If you maintain a very philosophical, but very quality driven attitude about the audio deliverables in radio the sense that you can do several things at once with radio. I mean, most of my radio experience is done while reading a book or the paper or working in my shop – and I don’t miss a thing.

GOB: Sort of the original multitasking device.. So what are you going to tell the CRTC Radio Review?

DR: I think we are concerned that with the new technology, the competition not having to abide by the 35% Canadian content rules. We’re going to have an issue there with regard to how we achieve what is socially responsible with regard for support for Canadian artists and Canadian culture and what is realistic in the face of the competition that the Commission itself introduced in the form of XM and Sirius that has brought in hundreds of radio stations to every market.

There is no escape. The local station operator now has 200 individual radio services in his or her back yard. We need to look at a way of managing that so that the music industry is satisfied and that we will be competitive. We think there are some issues with regard to what form of arrangements radio can enter with regard to creating more critical mass in the form of local sales agreements.

We think there’s still a very important element and that they’re good for the business.

There is the support for new artists and new releases balancing the actual tonnage of increased quota to 40%. The music industry will be looking at what this new or energized commitment to new artists giving radio stations points against real numbers and that’s an ongoing dialogue right now because for the music industry there are certain revenue sources that relate directly to airplay.

They have to balance, in their own mind, with regard to what new and emerging artists will do for their business cases. Certainly the independent industry, which has the greatest, loudest voice, I believe, with our regulator, is all in favor of more attention on emerging artists.

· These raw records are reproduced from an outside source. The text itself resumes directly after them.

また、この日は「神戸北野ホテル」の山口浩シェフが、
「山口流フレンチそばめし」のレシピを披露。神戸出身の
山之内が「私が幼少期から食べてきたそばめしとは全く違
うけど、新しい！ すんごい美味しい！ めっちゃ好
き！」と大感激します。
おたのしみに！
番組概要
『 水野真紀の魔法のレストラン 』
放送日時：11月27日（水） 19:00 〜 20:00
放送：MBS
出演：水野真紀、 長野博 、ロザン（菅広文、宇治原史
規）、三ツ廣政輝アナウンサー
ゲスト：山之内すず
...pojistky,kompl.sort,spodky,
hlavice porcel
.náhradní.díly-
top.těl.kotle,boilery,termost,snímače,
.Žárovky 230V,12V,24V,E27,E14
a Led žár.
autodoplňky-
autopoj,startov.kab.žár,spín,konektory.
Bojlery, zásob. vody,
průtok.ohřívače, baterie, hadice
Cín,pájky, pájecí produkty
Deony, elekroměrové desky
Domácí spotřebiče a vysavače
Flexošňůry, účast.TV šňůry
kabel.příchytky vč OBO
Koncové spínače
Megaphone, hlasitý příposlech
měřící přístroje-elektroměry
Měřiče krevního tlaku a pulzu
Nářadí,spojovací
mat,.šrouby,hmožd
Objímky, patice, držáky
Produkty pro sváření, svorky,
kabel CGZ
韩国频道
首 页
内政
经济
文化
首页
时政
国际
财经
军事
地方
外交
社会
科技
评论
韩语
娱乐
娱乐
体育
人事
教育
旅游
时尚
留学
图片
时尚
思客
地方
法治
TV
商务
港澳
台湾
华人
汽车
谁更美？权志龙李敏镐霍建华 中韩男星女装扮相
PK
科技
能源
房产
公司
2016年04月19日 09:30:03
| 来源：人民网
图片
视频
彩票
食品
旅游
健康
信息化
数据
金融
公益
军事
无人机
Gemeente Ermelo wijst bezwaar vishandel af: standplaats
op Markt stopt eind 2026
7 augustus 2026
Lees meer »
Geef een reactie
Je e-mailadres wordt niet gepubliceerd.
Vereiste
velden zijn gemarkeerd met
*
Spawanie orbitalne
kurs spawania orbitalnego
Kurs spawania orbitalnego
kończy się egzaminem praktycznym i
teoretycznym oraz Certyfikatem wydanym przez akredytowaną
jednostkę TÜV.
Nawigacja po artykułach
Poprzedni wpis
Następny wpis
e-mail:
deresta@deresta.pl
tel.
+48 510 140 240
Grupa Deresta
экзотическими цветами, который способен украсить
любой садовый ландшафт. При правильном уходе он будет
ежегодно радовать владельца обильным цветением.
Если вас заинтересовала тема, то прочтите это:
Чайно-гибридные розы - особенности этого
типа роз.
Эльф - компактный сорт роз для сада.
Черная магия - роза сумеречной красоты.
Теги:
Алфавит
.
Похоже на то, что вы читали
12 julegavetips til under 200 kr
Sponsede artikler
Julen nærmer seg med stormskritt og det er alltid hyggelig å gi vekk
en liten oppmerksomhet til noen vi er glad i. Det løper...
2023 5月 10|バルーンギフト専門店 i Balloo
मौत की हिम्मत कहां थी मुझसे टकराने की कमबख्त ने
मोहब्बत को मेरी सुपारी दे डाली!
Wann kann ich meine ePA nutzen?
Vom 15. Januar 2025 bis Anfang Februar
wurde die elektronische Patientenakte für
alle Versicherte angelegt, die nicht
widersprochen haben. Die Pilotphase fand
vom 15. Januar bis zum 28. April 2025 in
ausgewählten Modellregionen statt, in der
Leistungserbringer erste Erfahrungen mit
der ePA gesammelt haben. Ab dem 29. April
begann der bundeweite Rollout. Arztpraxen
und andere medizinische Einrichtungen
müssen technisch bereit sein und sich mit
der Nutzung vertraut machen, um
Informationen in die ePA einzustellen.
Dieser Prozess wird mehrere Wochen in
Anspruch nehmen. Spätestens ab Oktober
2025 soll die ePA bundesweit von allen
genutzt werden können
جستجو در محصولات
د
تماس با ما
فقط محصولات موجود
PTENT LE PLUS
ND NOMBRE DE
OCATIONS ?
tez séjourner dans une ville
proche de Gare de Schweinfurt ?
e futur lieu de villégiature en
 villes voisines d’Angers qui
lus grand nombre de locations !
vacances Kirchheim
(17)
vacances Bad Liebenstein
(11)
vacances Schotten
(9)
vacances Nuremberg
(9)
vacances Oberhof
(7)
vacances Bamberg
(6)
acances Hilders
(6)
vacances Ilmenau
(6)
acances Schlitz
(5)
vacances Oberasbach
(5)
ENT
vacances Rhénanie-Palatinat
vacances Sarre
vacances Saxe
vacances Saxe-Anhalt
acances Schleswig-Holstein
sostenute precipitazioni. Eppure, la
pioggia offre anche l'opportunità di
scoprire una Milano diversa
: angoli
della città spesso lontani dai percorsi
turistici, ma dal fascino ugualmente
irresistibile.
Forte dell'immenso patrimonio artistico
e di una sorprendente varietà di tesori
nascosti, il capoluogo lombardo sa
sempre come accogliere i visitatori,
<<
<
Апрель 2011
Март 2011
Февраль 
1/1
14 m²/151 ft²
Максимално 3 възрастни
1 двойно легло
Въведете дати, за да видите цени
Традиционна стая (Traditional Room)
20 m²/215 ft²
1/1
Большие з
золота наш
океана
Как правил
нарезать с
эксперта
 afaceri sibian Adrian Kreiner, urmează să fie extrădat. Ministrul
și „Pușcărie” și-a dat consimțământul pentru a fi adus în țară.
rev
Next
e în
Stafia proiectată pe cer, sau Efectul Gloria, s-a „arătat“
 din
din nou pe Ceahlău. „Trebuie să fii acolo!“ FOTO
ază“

The larger companies that have the catalogue and superstars and so forth, you know, they look at that issue I think with different eyes with regard to really just going about and doing their business. Because as we found out in the movie business, you can make funding and contribution arrangements for the support of Canadian movies, but can you get screen time?

There is no quota put on the major players in the music business with regard to they must produce X number of Canadian records or they must find space in retail for X number of Canadian records. That’s all done by market forces. We’re the only part of the equation that works to regulation – whether or not new records are particularly good, whether or not there’s an abundance numerically of new records. All of that stuff is the pressure that is put on our music departments and programming people hitting 35% reasonably distributed each and every week.

And to hit it, you do make compromises at times.

(As a former band manager and board member of FACTOR) I know what they face. They’re different from us, musicians are entrepreneurs. They do mortgage their house. They do sell their life insurance. They do take risks. They’re in it for the art. And then the money, hopefully, comes later.

I’m very, very, very aware of the sacrifice and the commitment that they have to make. But yet we on the radio side are often underestimated in terms of what we contribute to the process. Every time we play a record, it’s a free commercial for that artist.

And unlike television where you find rights and market rights for a new television shows, anyone can buy the recordings that we play. So if people say that radio lives off the artistic endeavors of others, when Alan Waters built the first Top 40 radio station, you could buy those records at Sam too – (CHUM) was all about value added.

I guess coming full circle here, that’s what radio still is. It’s what we do with that music. The character of the station, the formats, the personalities. People can tell you they have favorite stations and sometimes they can’t totally tell you why, but they know the difference.